◆ **Task item**:
Repeat the listing below word for word, leaving out the pictures.

◆ **Data extract**:
┄┄┄┄┄┄┄┄┄┄
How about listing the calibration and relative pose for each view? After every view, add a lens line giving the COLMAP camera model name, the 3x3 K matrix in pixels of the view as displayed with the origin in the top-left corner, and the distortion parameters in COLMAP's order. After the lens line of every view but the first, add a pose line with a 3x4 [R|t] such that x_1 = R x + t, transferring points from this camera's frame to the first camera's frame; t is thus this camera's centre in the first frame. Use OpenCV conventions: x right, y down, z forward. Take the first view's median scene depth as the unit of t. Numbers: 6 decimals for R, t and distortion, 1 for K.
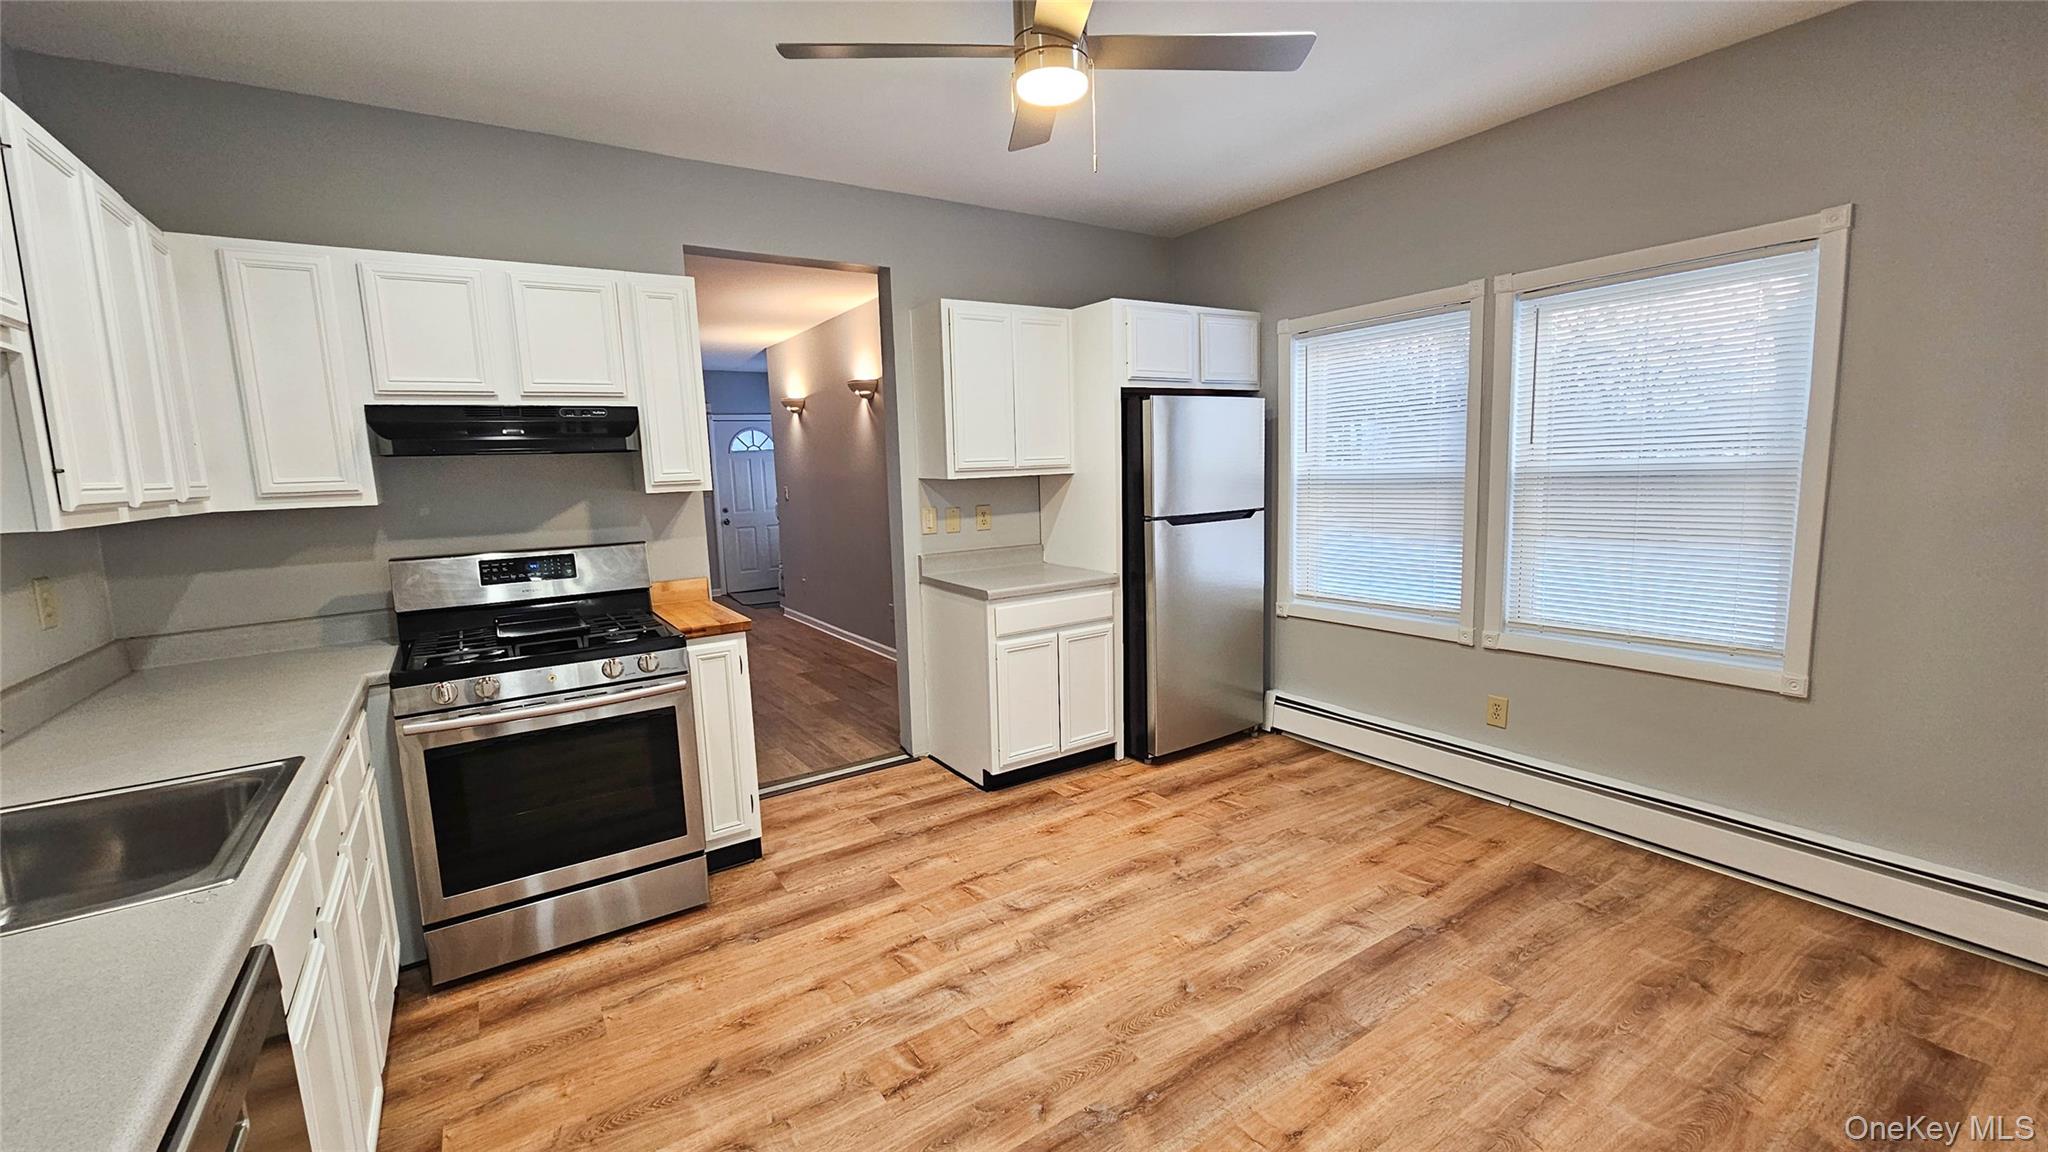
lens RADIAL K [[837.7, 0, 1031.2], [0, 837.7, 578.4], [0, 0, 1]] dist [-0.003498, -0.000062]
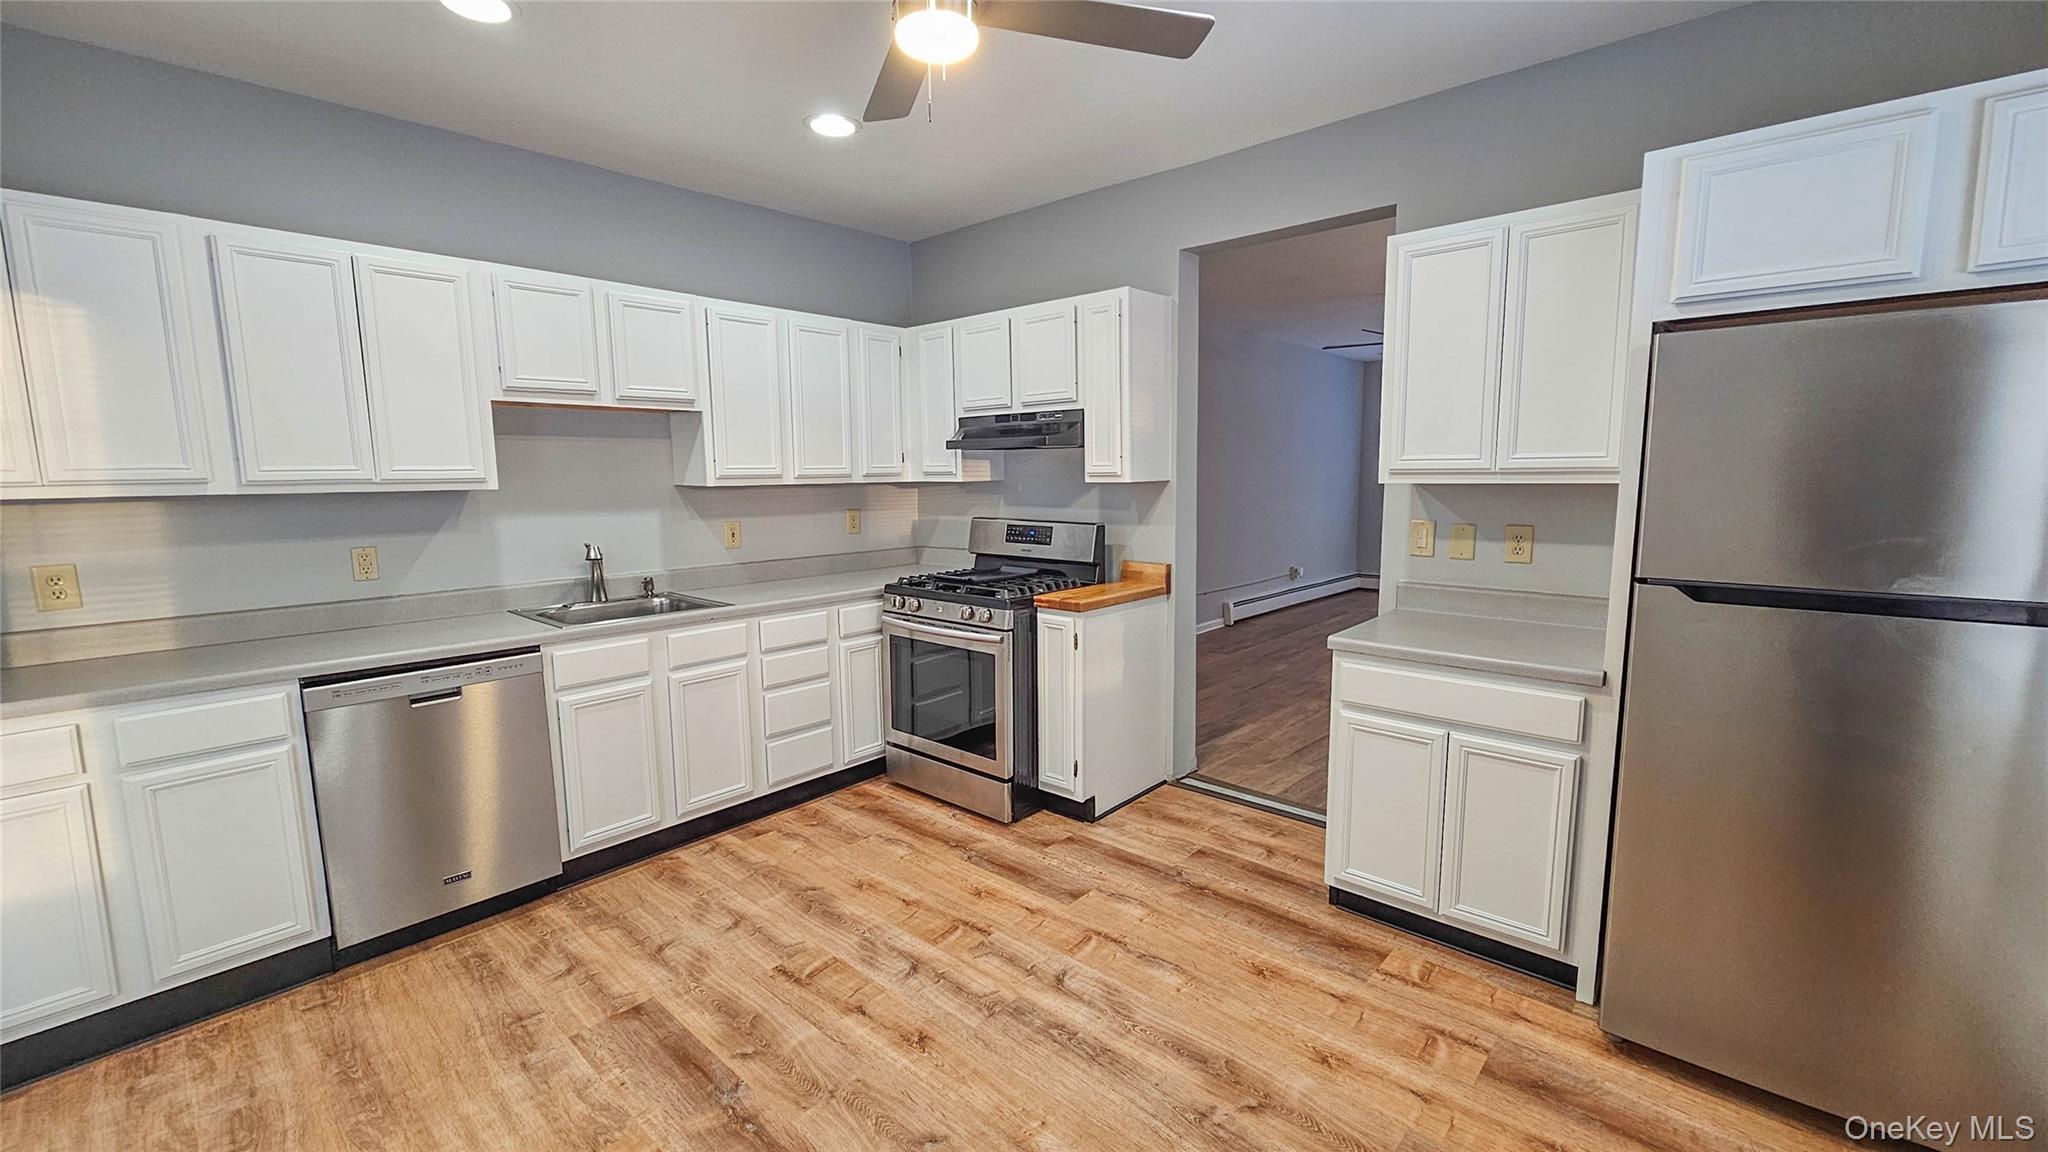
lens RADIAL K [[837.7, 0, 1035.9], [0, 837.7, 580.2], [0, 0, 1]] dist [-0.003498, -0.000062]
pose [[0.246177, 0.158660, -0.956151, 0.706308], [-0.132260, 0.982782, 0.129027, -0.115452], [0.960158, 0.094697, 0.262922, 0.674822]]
┄┄┄┄┄┄┄┄┄┄
◆ **Answer section**:
How about listing the calibration and relative pose for each view? After every view, add a lens line giving the COLMAP camera model name, the 3x3 K matrix in pixels of the view as displayed with the origin in the top-left corner, and the distortion parameters in COLMAP's order. After the lens line of every view but the first, add a pose line with a 3x4 [R|t] such that x_1 = R x + t, transferring points from this camera's frame to the first camera's frame; t is thus this camera's centre in the first frame. Use OpenCV conventions: x right, y down, z forward. Take the first view's median scene depth as the unit of t. Numbers: 6 decimals for R, t and distortion, 1 for K.
lens RADIAL K [[837.7, 0, 1031.2], [0, 837.7, 578.4], [0, 0, 1]] dist [-0.003498, -0.000062]
lens RADIAL K [[837.7, 0, 1035.9], [0, 837.7, 580.2], [0, 0, 1]] dist [-0.003498, -0.000062]
pose [[0.246177, 0.158660, -0.956151, 0.706308], [-0.132260, 0.982782, 0.129027, -0.115452], [0.960158, 0.094697, 0.262922, 0.674822]]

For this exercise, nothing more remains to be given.